* PASSAGE TO READ *
From: Steven D'Aprano on
On Wed, 19 May 2010 22:58:22 +0200, superpollo wrote:

> In [266]: del(sum)


del is a statement, not a function, so the brackets are pointless. This
is like writing:

x = (1)

instead of

x = 1

`del sum` is all you need.



--
Steven
From: Steven D'Aprano on
On Wed, 19 May 2010 21:58:04 +0200, superpollo wrote:

> ... how many positive integers less than n have digits that sum up to m:
>
> In [197]: def prttn(m, n):

Does the name "prttn" mean anything? I'm afraid I keep reading it as a
mispelling of "print n".


[...]
> s = str(i)
> sum = 0
> for j in range(len(s)):
> sum += int(s[j])

Rather than iterating over an index j = 0, 1, 2, ... and then fetching
the jth character of the string, you can iterate over the characters
directly. So the inner loop is better written:

for c in s:
sum += int(c)




--
Steven
From: Richard Thomas on
For this kind of problem you should avoid all that stringification. I
find it best to deal with sequences of digits of a fixed length and go
from there. For example:

def count1(m, n, cache={}):
"""Number of digit sequences of length `n` summing to `m`."""
if n < 0 or m < 0:
return 0
elif n == 0:
return int(m == 0)
elif (m, n) in cache:
return cache[m, n]
# This is an optimisation using the combinatoric choose function.
#elif m < 10:
# result = choose(n + m - 1, n - 1)
else:
result = 0
for digit in xrange(min(10, m + 1)):
result += count1(m - digit, n - 1)

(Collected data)

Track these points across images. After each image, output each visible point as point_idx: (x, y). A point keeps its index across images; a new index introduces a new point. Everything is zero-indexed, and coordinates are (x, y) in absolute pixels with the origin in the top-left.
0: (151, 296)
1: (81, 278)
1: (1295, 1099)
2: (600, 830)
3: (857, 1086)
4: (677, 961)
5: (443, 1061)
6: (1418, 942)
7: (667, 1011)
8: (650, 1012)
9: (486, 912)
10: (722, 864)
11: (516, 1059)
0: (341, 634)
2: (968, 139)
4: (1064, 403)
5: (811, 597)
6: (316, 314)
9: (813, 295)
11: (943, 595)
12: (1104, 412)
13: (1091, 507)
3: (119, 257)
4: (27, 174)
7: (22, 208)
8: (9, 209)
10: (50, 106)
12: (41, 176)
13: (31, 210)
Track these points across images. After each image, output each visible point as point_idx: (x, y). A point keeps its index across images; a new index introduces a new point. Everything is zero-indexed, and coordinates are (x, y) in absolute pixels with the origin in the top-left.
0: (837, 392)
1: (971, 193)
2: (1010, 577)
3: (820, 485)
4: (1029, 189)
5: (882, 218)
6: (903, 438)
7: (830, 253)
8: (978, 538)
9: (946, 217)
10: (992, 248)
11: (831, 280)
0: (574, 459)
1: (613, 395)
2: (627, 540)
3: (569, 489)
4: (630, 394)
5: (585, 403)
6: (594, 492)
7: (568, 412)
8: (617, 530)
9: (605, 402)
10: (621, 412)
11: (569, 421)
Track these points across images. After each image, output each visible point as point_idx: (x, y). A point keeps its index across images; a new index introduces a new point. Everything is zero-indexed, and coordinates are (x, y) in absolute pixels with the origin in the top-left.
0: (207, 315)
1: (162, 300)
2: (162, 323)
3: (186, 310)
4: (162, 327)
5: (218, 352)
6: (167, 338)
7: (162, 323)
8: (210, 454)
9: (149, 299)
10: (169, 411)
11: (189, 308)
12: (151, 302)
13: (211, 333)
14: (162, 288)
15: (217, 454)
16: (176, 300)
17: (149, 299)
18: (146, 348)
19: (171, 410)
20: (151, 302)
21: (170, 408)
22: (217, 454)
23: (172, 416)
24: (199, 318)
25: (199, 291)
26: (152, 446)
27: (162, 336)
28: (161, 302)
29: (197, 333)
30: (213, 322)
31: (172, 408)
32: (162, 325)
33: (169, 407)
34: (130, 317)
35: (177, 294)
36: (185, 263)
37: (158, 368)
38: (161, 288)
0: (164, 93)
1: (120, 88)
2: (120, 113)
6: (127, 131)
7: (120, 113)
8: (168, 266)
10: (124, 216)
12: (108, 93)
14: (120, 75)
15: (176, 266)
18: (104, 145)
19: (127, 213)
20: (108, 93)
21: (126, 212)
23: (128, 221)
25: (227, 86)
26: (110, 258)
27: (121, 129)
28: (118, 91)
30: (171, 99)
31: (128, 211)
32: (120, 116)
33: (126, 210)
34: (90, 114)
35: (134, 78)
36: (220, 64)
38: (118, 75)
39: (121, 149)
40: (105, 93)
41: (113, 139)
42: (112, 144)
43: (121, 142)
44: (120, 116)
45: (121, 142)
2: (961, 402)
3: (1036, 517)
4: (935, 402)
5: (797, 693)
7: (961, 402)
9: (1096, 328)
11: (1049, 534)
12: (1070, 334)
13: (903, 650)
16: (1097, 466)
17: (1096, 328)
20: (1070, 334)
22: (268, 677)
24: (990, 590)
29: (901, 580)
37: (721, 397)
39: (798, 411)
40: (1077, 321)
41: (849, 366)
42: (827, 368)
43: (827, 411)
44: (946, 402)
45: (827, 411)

* EXERCISES TO COMPLETE *
• A. Reproduce everything in the Python thread from "if n < 0 or" down to "digit, n - 1)", word for word.
• B. In the Python thread, why are the brackets in `del(sum)` pointless?
• C. Pick up the Python thread where it stops and carry it on.

* WRITTEN RESPONSES *
• A.
if n < 0 or m < 0:
return 0
elif n == 0:
return int(m == 0)
elif (m, n) in cache:
return cache[m, n]
# This is an optimisation using the combinatoric choose function.
#elif m < 10:
# result = choose(n + m - 1, n - 1)
else:
result = 0
for digit in xrange(min(10, m + 1)):
result += count1(m - digit, n - 1)

• B. Because del is a statement, not a function.

• C.
cache[m, n] = result
return result

Notice the caching of results. With this we can compute the required
thing quite easily:

def count2(m, n):
"""Number of numbers less than `n` whose digits sum to `m`."""
result = 0
digits = map(int, str(n))
length = len(digits)
for idx, digit in enumerate(digits):
for seq_digit in xrange(digit):
seq_limit = m - seq_digit
seq_length = length - idx - 1
result += count1(seq_limit, seq_length)
m -= digit
return result

Essentially we move through the number left to right, choose digits
less than the digit in the number and count digit sequences to fill
the remainder. Then fix the actual digit and step forward.

An approach like this avoids the relatively slow stringification
process and makes decent use of caching and iteration (both easy and
efficient in Python).

In [1]: count2(25, 10000)
Out[1]: 348

In [2]: timeit count2(25, 10000)
100000 loops, best of 3: 12.6 us per loop
From: John Posner on
On 5/19/2010 5:51 PM, Steven D'Aprano wrote:
> On Wed, 19 May 2010 21:58:04 +0200, superpollo wrote:
>
>
> Rather than iterating over an index j = 0, 1, 2, ... and then fetching
> the jth character of the string, you can iterate over the characters
> directly. So the inner loop is better written:
>
> for c in s:
> sum += int(c)
>

Or, as a one-liner (and not shadowing the built-in *sum* function):

mysum = sum(map(int, str(i)))

-John
From: superpollo on
Steven D'Aprano ha scritto:
> On Wed, 19 May 2010 22:58:22 +0200, superpollo wrote:
>
>> In [266]: del(sum)
>
>
> del is a statement, not a function, so the brackets are pointless. This
> is like writing:
>
> x = (1)
>
> instead of
>
> x = 1
>
> `del sum` is all you need.

sorry about that, thanks a lot!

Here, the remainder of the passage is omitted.